Interconnectedness
Perspectives from The Artist's Road
The patterns of nature inspire our artwork. One of the most fascinating recent discoveries is the intimate relationship between the patterns found in nature’s tiniest creations to the patterns found in her broadest, most sweeping large-scale features. The apparent chaos of nature are now understood in terms of repeating patterns which can be mathematically described. There seems to be an amazing synchronicity between the patterns and rhythms of all of nature.
Scientists have applied the fractal geometry discoveries of Benoit Mandelbrot to understand mathematically the patterns of the natural world. A fractal shape, when viewed in finer and finer detail, reveals that it is made of ever smaller and smaller shapes, all similar to the original shape. The smallest part looks just like the whole.
A group of scientists headed by Brian Enquist traveled to a 300,000 acre conservation area in Costa Rica to see if they could use fractal geometry to calculate the carbon-absorbing potential of an entire forest. After felling a dying balsa tree, they closely measured the width and length of every branch on it. This gave them the fractal structure of the tree. They then took a census of the forest by measuring the diameter at the base of the trees within a large plot in order to sample the distribution of sizes within the forest. As they had predicted, and according to the tenets of fractal geometry, the relative number of big and small trees very closely matched the relative number of big and small branches on the individual tree they had measured. Thus, the profile of a single specimen determines the profile of an entire forest.* That discovery is profoundly beautiful.

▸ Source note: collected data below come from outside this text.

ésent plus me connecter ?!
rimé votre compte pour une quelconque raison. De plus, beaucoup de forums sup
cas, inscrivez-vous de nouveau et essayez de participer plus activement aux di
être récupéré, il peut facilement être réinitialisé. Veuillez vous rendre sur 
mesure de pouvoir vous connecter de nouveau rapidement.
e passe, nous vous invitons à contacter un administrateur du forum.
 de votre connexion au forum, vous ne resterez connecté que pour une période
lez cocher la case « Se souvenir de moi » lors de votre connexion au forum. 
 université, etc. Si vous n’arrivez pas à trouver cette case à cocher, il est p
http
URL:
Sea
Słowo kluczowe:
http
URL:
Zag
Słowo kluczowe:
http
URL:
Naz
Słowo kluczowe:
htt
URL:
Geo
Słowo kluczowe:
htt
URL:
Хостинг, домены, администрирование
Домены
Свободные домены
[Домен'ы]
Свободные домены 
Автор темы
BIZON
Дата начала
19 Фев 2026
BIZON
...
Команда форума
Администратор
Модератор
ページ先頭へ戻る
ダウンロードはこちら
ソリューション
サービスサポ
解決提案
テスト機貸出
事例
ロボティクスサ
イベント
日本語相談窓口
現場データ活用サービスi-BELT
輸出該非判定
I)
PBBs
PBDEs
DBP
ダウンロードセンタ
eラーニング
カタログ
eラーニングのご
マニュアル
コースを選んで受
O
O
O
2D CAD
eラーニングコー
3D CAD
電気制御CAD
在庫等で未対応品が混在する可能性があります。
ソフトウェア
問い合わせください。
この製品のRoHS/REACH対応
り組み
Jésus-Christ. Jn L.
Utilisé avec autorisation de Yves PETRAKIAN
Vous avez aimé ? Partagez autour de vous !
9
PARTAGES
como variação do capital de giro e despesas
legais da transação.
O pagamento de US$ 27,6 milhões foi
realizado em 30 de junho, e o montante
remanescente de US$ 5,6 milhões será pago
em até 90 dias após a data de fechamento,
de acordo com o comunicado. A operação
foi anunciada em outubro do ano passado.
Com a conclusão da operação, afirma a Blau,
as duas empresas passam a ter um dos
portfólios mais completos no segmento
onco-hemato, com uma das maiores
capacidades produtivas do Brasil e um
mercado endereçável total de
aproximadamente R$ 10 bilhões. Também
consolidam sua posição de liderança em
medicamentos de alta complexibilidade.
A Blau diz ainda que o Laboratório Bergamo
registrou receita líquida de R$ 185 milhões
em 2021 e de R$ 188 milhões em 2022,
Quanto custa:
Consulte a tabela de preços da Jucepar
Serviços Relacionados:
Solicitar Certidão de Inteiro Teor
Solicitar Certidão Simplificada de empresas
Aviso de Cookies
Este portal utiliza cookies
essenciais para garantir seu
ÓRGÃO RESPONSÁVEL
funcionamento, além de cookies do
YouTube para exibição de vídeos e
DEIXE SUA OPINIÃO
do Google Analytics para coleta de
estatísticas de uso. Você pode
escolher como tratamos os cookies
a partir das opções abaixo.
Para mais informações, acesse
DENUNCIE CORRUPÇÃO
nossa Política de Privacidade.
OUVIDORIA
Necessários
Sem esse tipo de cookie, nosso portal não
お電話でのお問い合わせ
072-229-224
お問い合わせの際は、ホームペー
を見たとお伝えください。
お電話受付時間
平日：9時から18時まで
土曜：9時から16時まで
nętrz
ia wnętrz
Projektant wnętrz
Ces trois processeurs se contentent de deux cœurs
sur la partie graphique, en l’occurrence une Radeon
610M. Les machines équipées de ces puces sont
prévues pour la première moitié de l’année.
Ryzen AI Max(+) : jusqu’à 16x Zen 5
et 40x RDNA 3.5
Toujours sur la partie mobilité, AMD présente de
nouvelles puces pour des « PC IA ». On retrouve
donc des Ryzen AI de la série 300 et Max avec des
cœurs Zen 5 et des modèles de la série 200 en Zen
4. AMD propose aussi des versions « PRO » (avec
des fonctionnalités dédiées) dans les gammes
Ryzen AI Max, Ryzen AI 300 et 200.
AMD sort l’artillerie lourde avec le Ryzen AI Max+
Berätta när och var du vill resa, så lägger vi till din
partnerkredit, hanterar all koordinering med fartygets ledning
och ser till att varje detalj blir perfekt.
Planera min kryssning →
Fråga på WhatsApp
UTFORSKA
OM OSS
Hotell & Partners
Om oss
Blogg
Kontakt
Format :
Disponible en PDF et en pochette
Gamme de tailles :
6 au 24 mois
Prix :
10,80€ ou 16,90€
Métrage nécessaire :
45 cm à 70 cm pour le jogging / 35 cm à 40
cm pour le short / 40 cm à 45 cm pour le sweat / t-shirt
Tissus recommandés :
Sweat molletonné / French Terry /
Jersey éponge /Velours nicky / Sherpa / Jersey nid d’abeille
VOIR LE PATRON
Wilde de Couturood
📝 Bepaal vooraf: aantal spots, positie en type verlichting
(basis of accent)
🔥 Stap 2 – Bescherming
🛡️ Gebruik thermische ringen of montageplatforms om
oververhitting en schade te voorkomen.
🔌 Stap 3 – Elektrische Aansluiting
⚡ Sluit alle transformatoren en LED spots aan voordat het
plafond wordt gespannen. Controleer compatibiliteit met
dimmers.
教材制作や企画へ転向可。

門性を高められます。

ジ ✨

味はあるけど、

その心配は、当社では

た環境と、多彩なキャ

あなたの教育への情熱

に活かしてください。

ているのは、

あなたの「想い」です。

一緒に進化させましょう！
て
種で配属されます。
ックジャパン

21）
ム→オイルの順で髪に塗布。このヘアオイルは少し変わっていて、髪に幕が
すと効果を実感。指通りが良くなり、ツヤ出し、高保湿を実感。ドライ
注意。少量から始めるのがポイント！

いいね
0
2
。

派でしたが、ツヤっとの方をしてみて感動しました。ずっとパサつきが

Of course, artists have always been experts at making a type of order out of chaos, but in our particular practice, the geometry of our picture generally, is only the first step. We are interested in the eye-pleasing, soul-satisfying beauty to be discovered and revealed in our subjects. The brain is hard-wired to recognize patterns and rhythms in nature, which we artists recognize as our inspiration. By selecting and heightening certain elements of nature in our subjects, we attempt to bring out those patterns and combinations which have importance and meaning to us. Perhaps the structure of the human brain also seeks its patterns wherever we look?